Abstract

Zerovalent (ZVI) iron has been used in environmental remediation, but the environmental fate of its nanoparticles (NZVI) is hard to find. The present study aimed to characterise the adsorption processes of commercial ZVI in the inorganic fraction of volcanic soils, contributing to the knowledge of the adsorption process on the whole soil. Volcanic soil samples were obtained by calcination method and characterised. A nano-ZVI stable suspension is prepared and characterised to know its size-particle distribution. Adsorption points (kinetical and isothermal) were obtained by adapting the procedure for homogeneous analyte adsorption. Kinetical, solute transport and isothermal adsorption and desorption models were adjusted to obtain more conclusive information about the process. Analysis of the results revealed that adsorption is a fast process. The inorganic fraction of an Andisol presented pH-dependant surface charge, requiring highly consistent control of the working pH to obtain proper adsorption points. Isothermal adsorption indicates that a combination of physical and chemical mechanisms contributes to the NZVI adsorption process. Desorption studies suggested chemisorption on specific surface-active sites of adsorbents, with the inorganic fraction of soil irreversibly retaining most of the NZVI particles.
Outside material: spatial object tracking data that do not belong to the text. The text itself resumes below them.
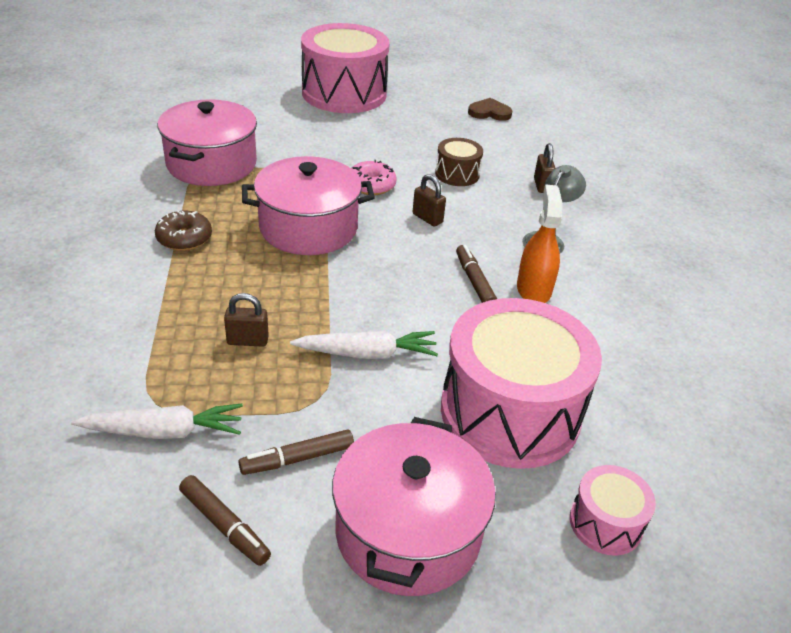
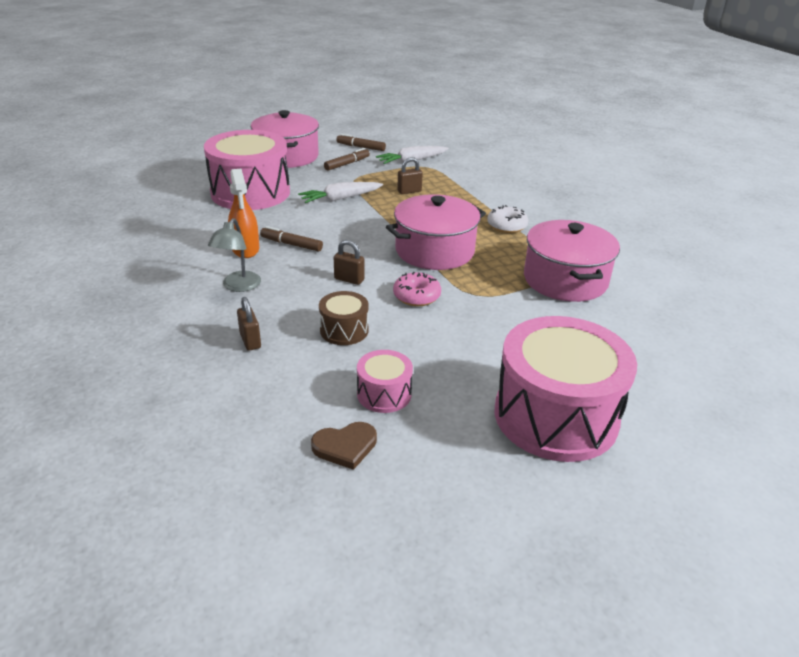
camera: 160 degrees right, 5 degrees down
(184, 238) = (507, 226): brown donut -> white donut
(474, 281) = (291, 244): brown marker -> brown marker turned 150 degrees clockwise
(605, 523) = (199, 170): pink drum -> pink drum (384, 394)

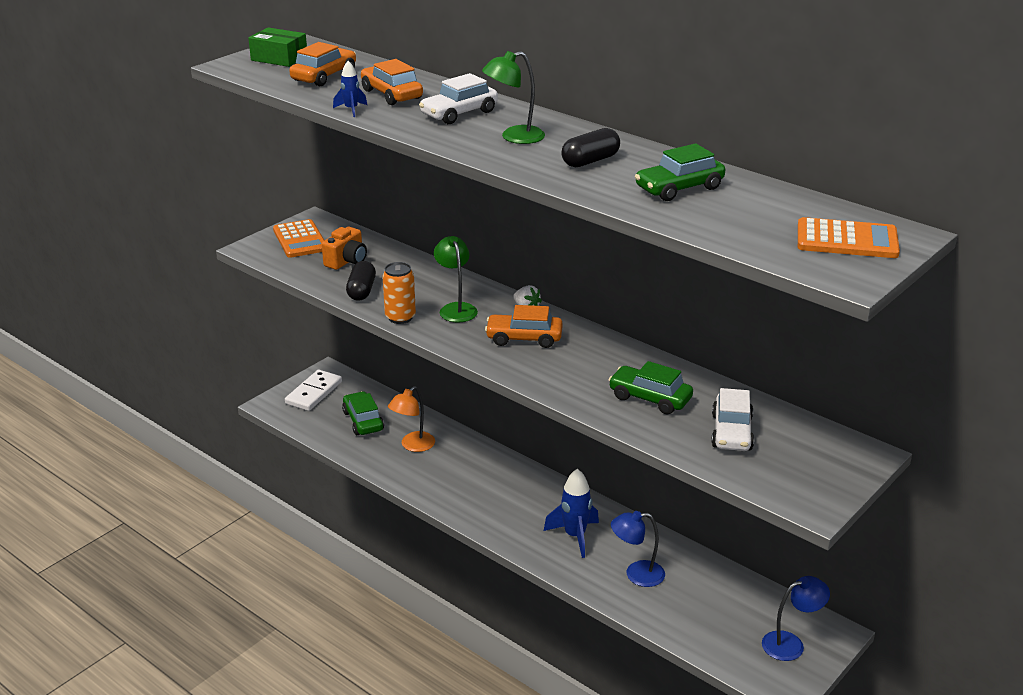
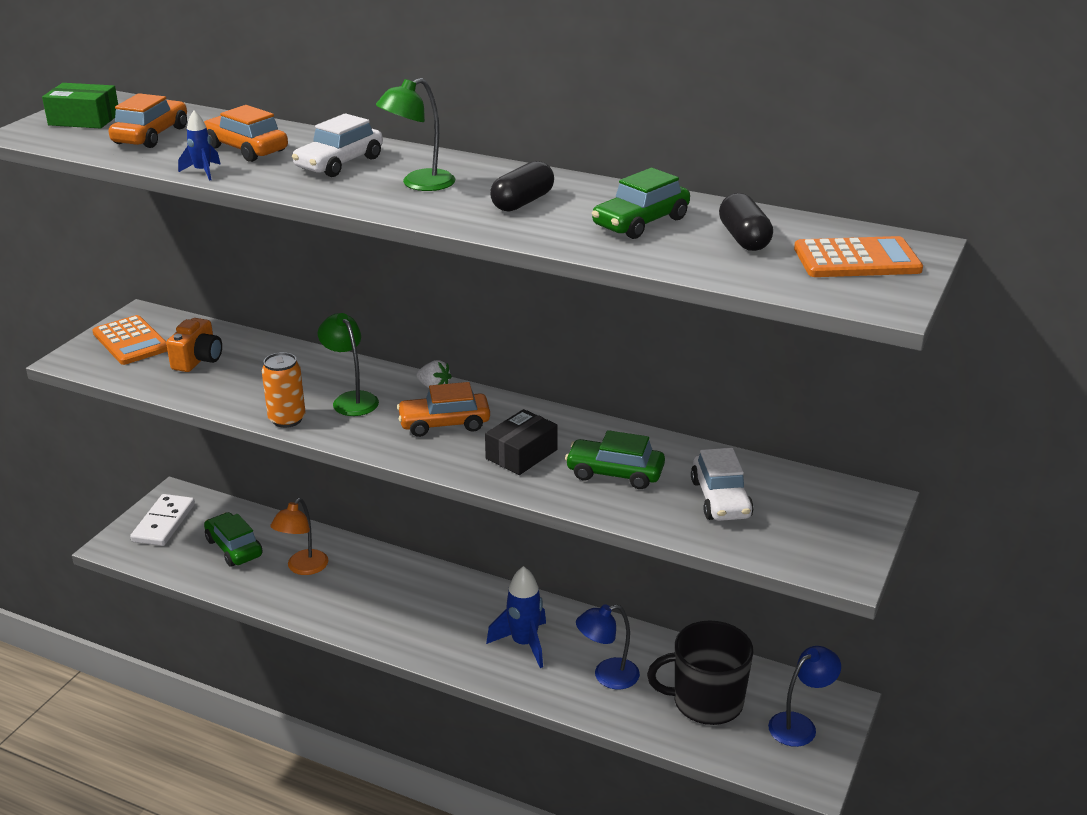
camera: 15 degrees left, 0 degrees up
(361, 291) = (228, 393): black capsule -> black capsule (744, 238)
(578, 372) = (521, 454): none -> black box
(714, 610) = (706, 702): none -> black mug

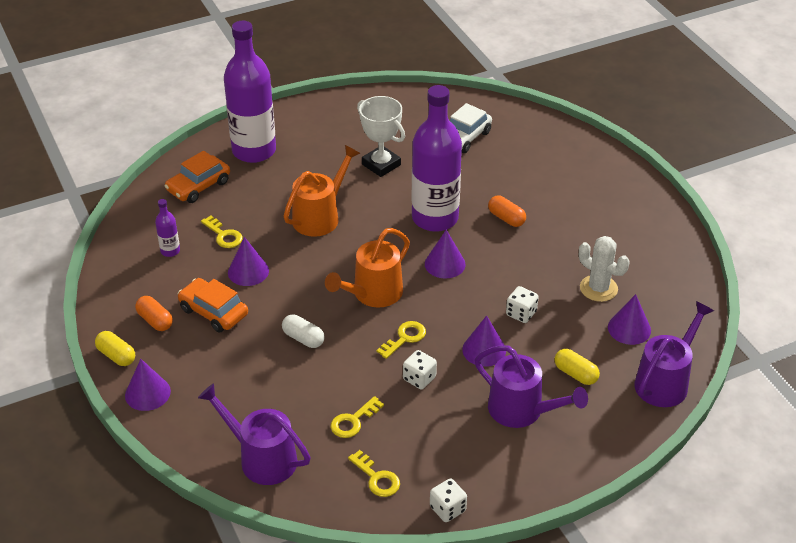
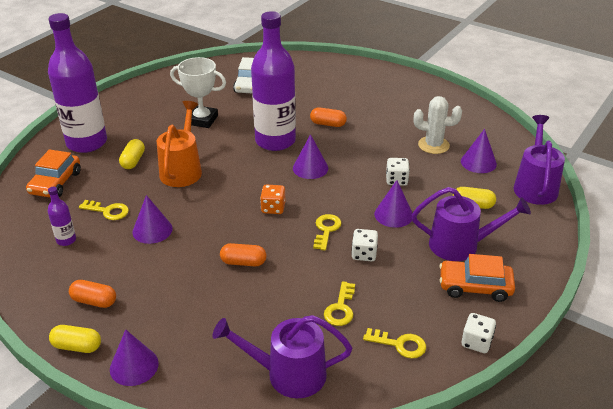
camera: 30 degrees left, 5 degrees down
(213, 312) = (145, 273): orange car -> orange car (475, 287)
(282, 188) = (133, 161): none -> yellow capsule
(303, 338) = (243, 262): white capsule -> orange capsule
(373, 294) = (273, 208): orange watering can -> orange dice

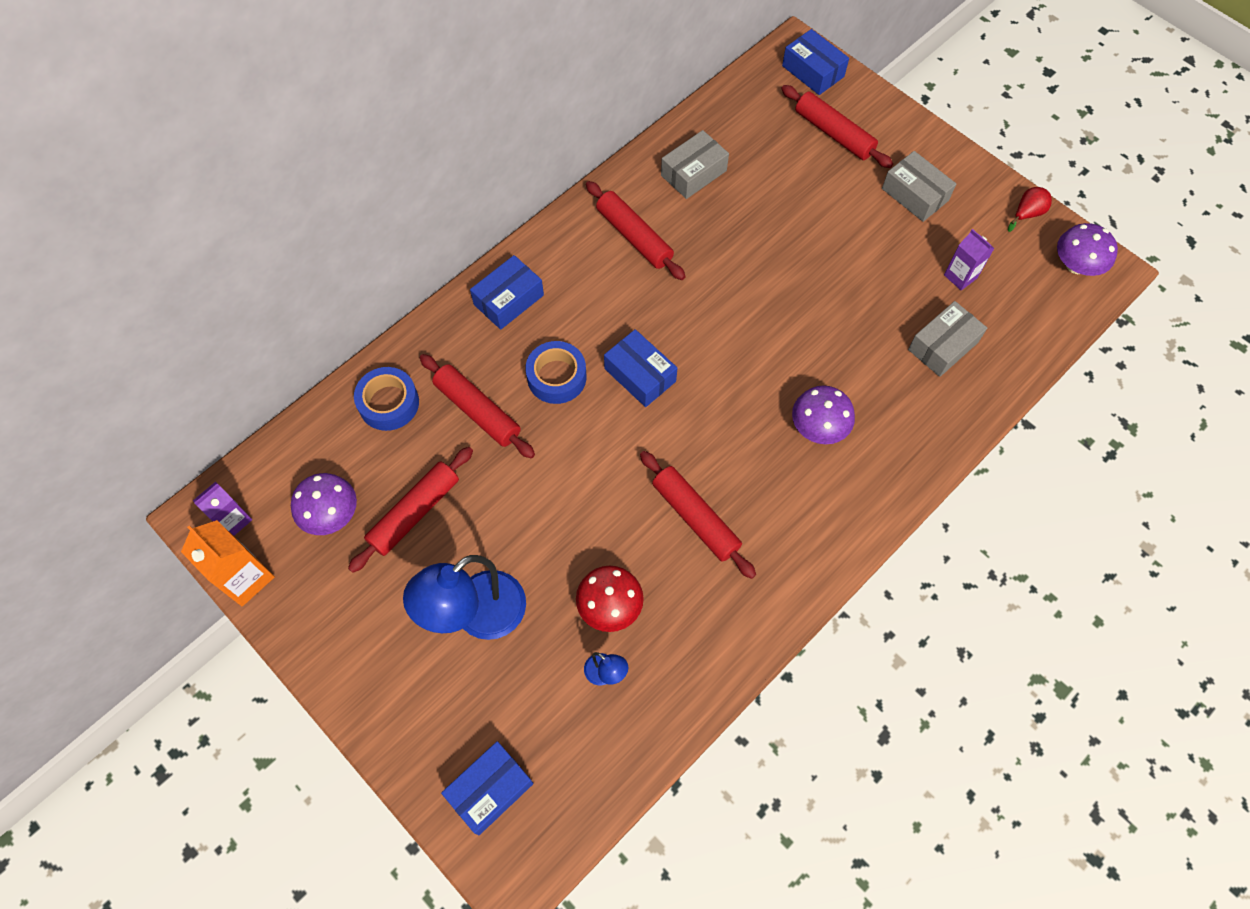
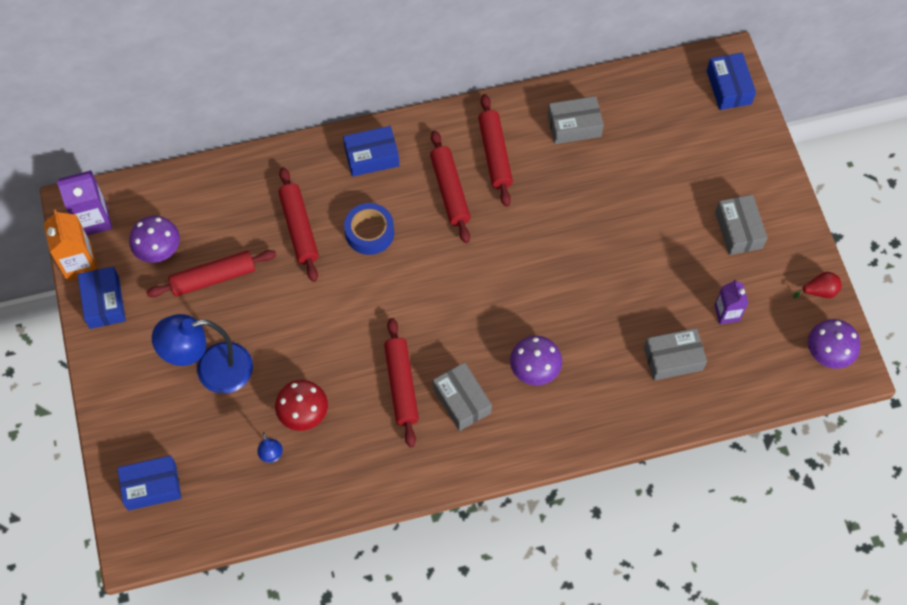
camera: 30 degrees right, 0 degrees up
(233, 520) = (94, 219): purple carton -> purple carton, size x1.52
(389, 403) = (242, 191): blue tape -> none
(640, 375) = (430, 262): blue box -> blue box (104, 302)
(768, 500) = (462, 401): none -> grey box
(834, 133) = (708, 148): red rolling pin -> red rolling pin (450, 191)

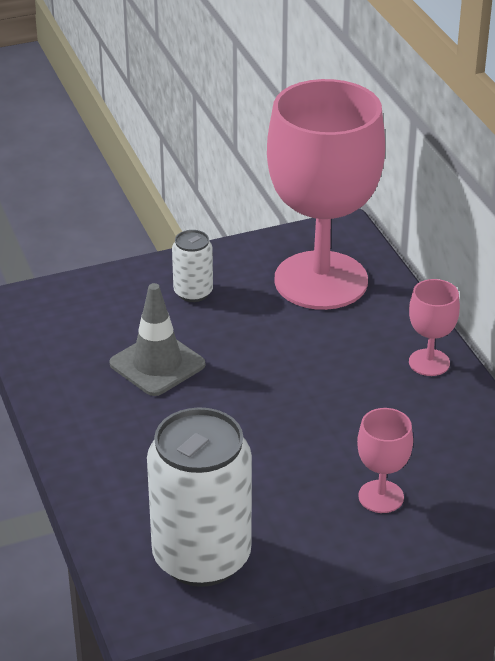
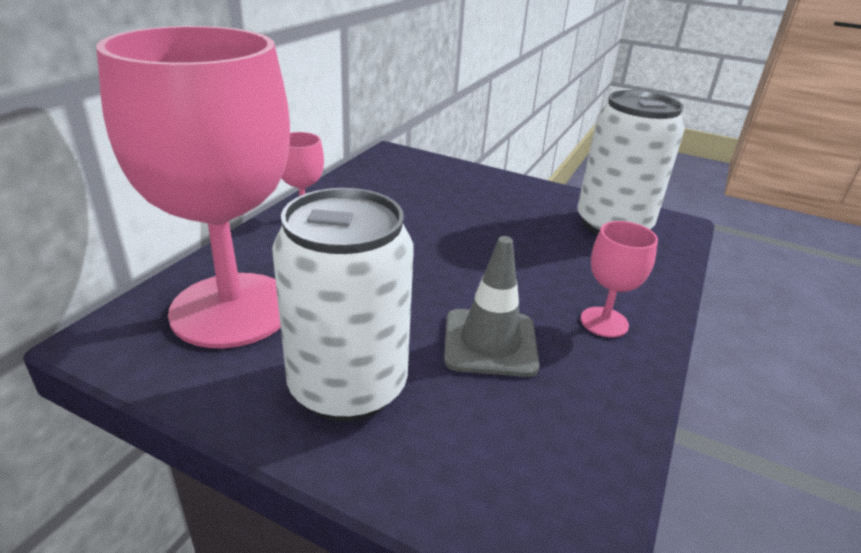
camera: 135 degrees left, 5 degrees down
(193, 292) = (348, 386): white can -> white can, size x2.06
(381, 497) = (465, 192): pink goblet -> pink goblet (604, 322)

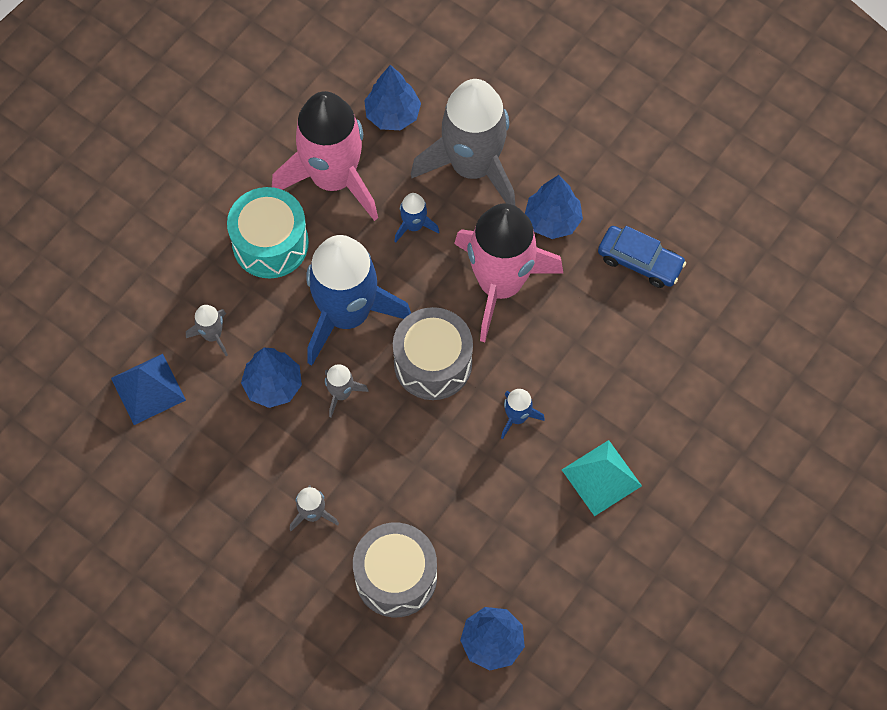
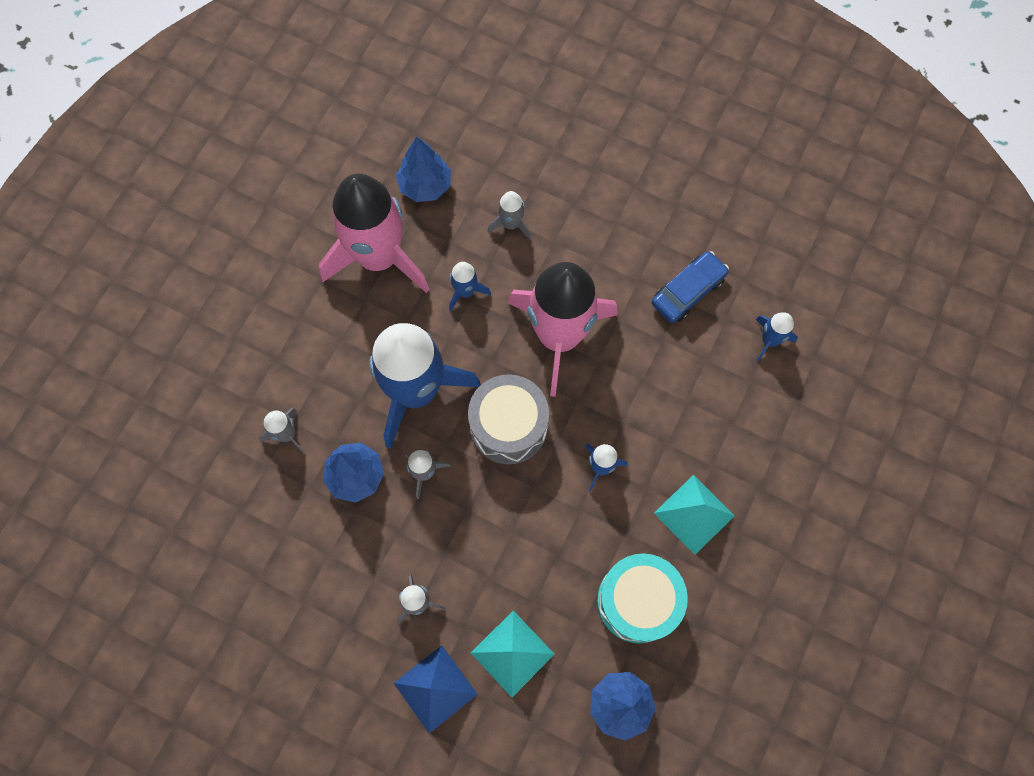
camera: 10 degrees left, 5 degrees up
(148, 388) = (231, 500): blue pyramid -> blue pyramid (435, 688)
(270, 243) = (329, 332): turquoise drum -> turquoise drum (637, 601)
(396, 577) = (512, 653): grey drum -> turquoise pyramid
(472, 166) = (511, 224): grey rocket -> grey rocket, size x0.41
(552, 220) = (597, 264): blue tree -> none
(640, 261) = (688, 291): blue car -> blue car turned 60 degrees counterclockwise
(713, 323) = (769, 340): none -> blue rocket

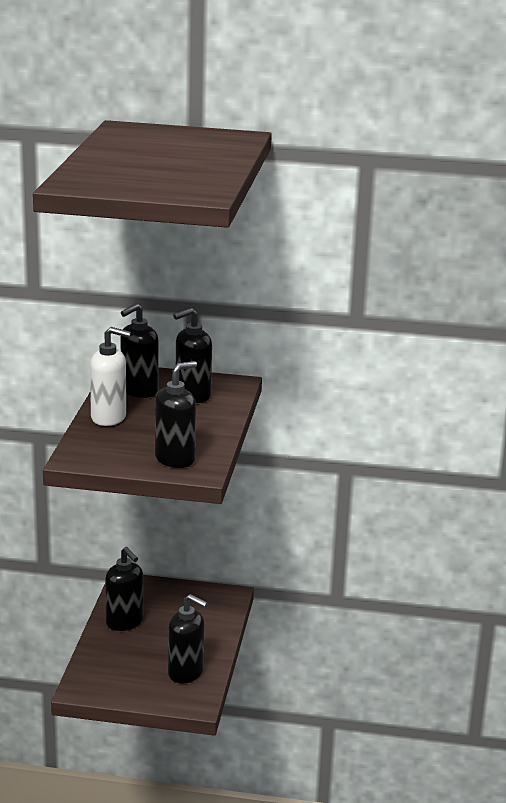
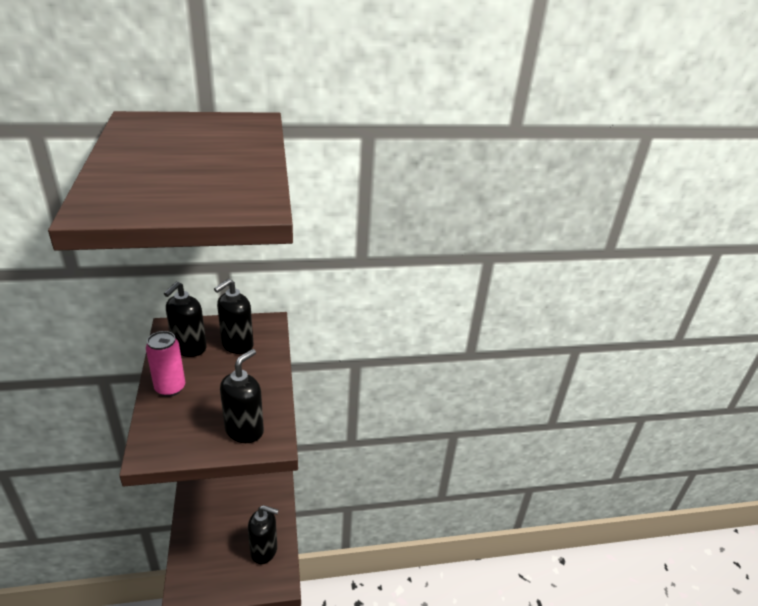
camera: 20 degrees left, 10 degrees up
(109, 418) = (170, 388): white soap dispenser -> pink can
(124, 622) = (203, 508): black soap dispenser -> none

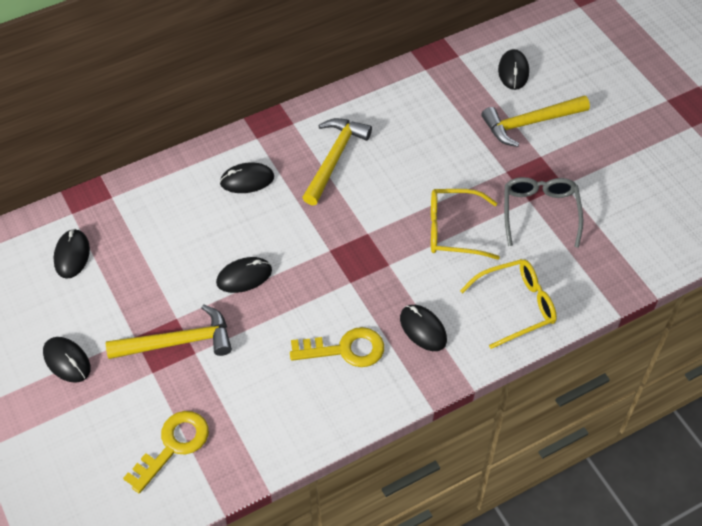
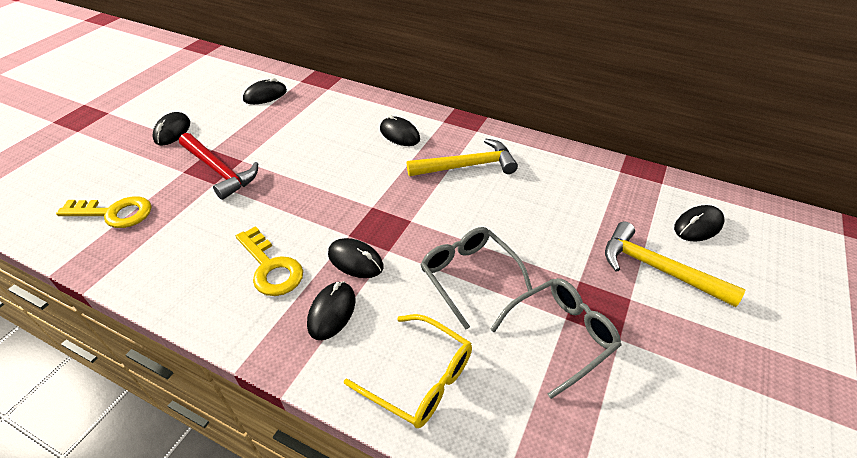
camera: 55 degrees right, 10 degrees down
(178, 342) = (219, 170): yellow hammer -> red hammer
(244, 277) = (306, 174): black mouse -> black mouse (355, 260)
(454, 230) = (469, 276): yellow glasses -> grey glasses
NZVI become irreversibly adsorbed over the inorganic fraction of soils, extending particle reactivity through time, affecting the stability of organic matter and microbial communities. In turn, this increases the possibility for plant uptake. Nevertheless, there is a low risk for the transport of NZVI through soil profiles or co-transport of other components that becomes adsorbed over iron, lowering the risk of aquifer pollution.